U.S. Physics Olympiad F=ma 2008: Problem 12

[Ritted]

12. A uniform disk rotates at a fixed angular velocity on an axis through its center normal to the plane of the disk, and has kinetic energy E. If the same disk rotates at the same angular velocity about an axis on the edge of the disk (still normal to the plane of the disk), what is its kinetic energy?
(a) 1/2E
(b) 3/2E
(c) 2E
(d) 3E
(e) 4E

Answer: D

Relevant Equations: KE= 1/2 I x w^2, I=MR^2

Attempt at Solving: Io=MR^2, In=4MR^2, thus KE=4 (1/2 I x w^2)= 4E

Can someone please explain why the answer is 3E? I really appreciate your assistance!
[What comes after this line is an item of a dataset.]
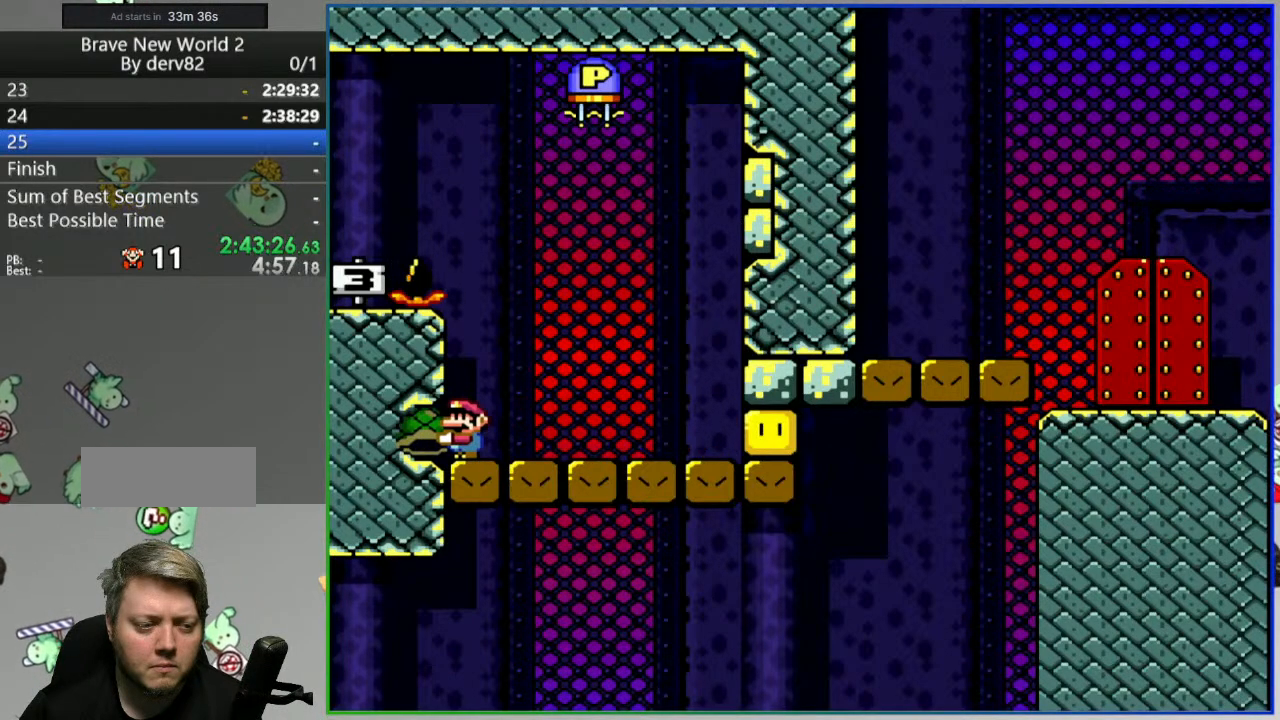
{"dt_ms": 500, "buttons": [], "events": [[17, "DPAD_RIGHT", "down"], [467, "DPAD_RIGHT", "up"]]}
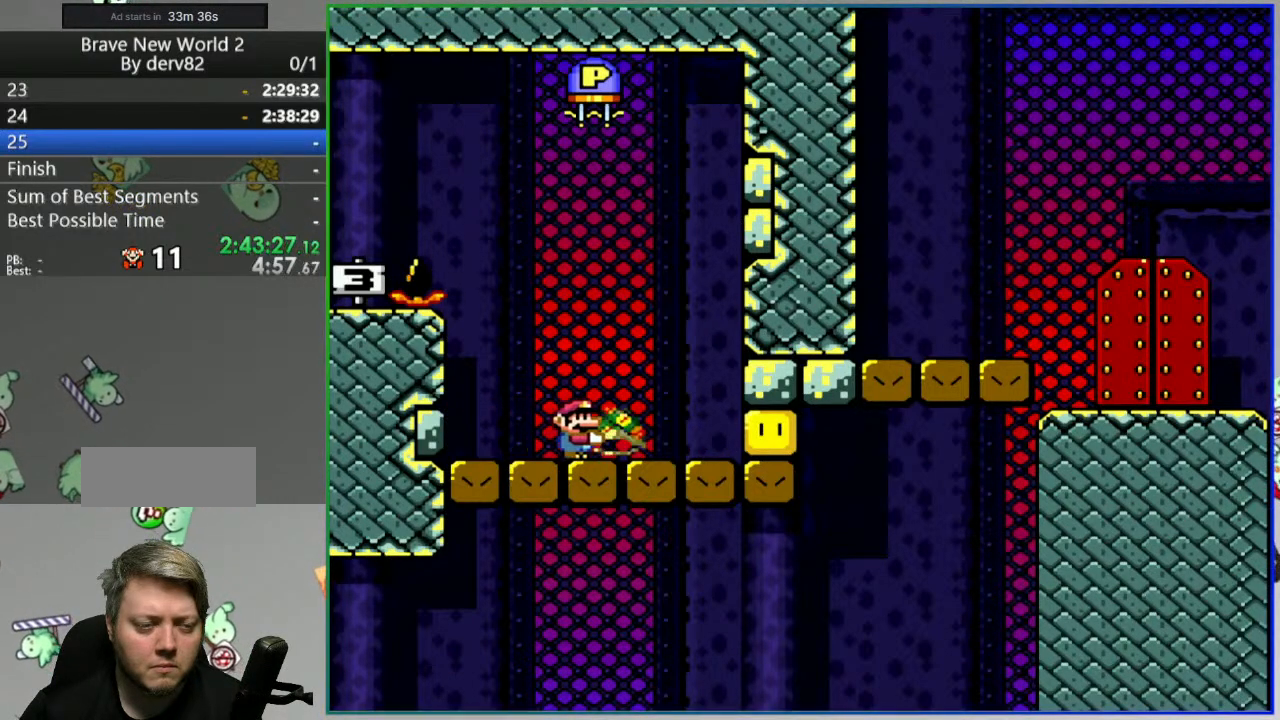
{"dt_ms": 500, "buttons": [], "events": [[100, "DPAD_LEFT", "down"], [200, "DPAD_LEFT", "up"]]}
Thanks!

 

[rl.bhat]

Hi Rittted, welcome to PF.
Moment of inertia of a uniform disc about an axis through cm perpendicular to the plane is 1/2*M*R^2.
Using theorem of parallel axis, you can find the moment of inertia about an axis on the edge of the disk.

 

[CompuChip]

Note that for a uniform disk, I = (1/2) m r^2, not m r^2.

Furthermore, the parallel axis theorem may come in handy.
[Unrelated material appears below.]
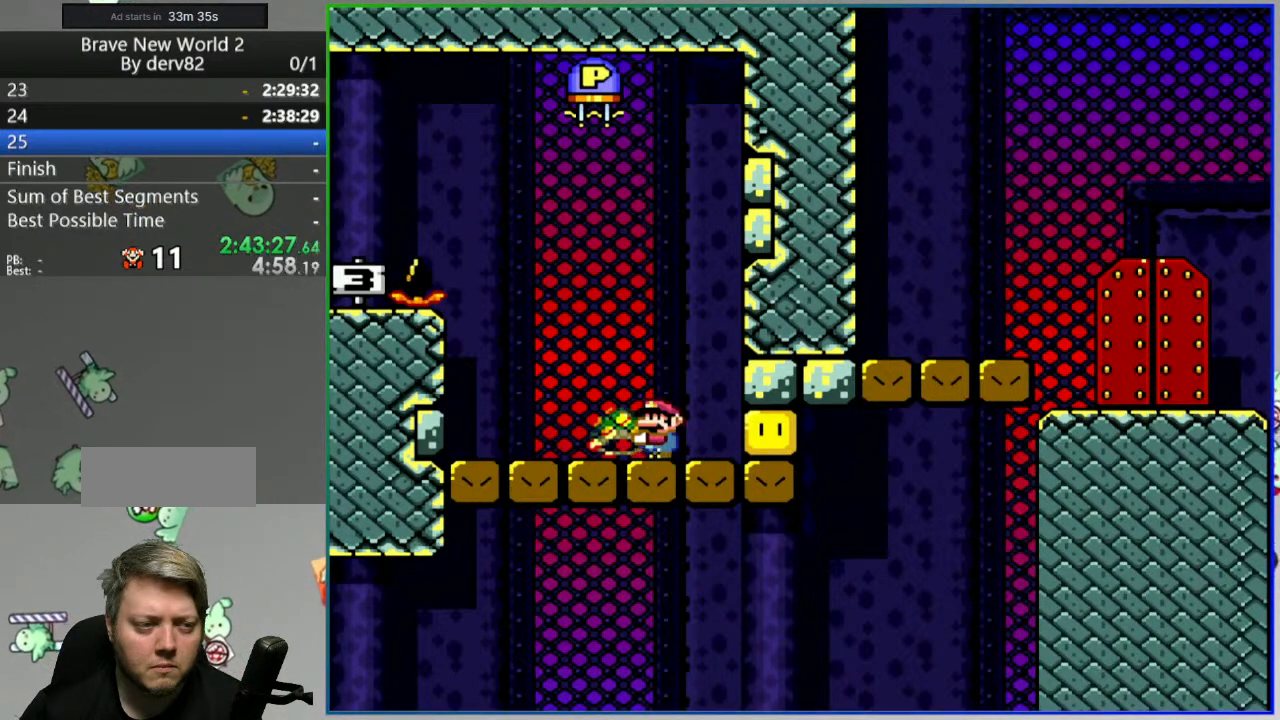
{"dt_ms": 500, "buttons": ["B", "DPAD_LEFT"], "events": [[200, "DPAD_LEFT", "down"], [483, "B", "down"]]}
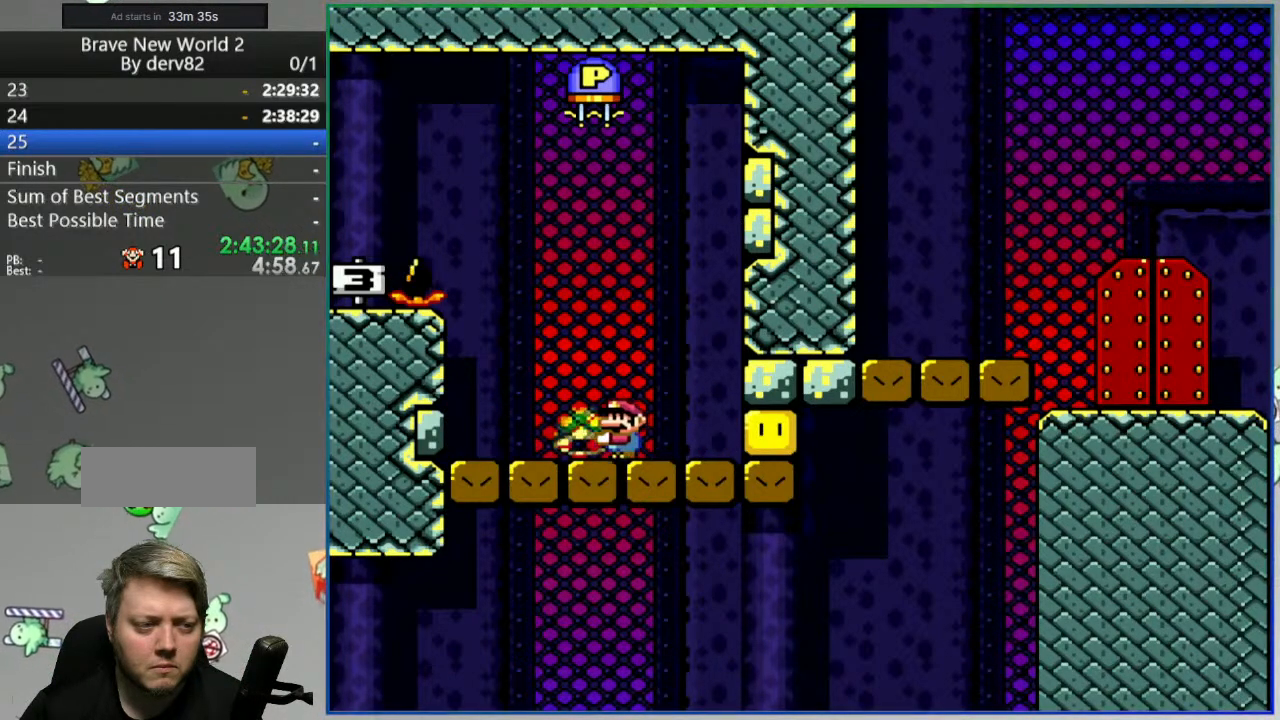
{"dt_ms": 500, "buttons": ["B"], "events": [[17, "DPAD_LEFT", "up"], [100, "DPAD_RIGHT", "down"], [283, "DPAD_RIGHT", "up"], [400, "DPAD_RIGHT", "down"], [500, "DPAD_RIGHT", "up"]]}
Note that the kinetic energy is linear in I ($E = \tfrac{1}{2} I \omega^2$) so you only need to show that $I = 3 I_\mathrm{cm}$, where I is the moment of inertia about the axis on the edge, and $I_\mathrm{cm} = \tfrac{1}{2} m r^2$

 

[Ritted]

Thanks for all of the help guys! I really appreciate it!

So I= 1/2mr^2 + mr= 3/2mr^2=3I

and

KE= 3E

Great!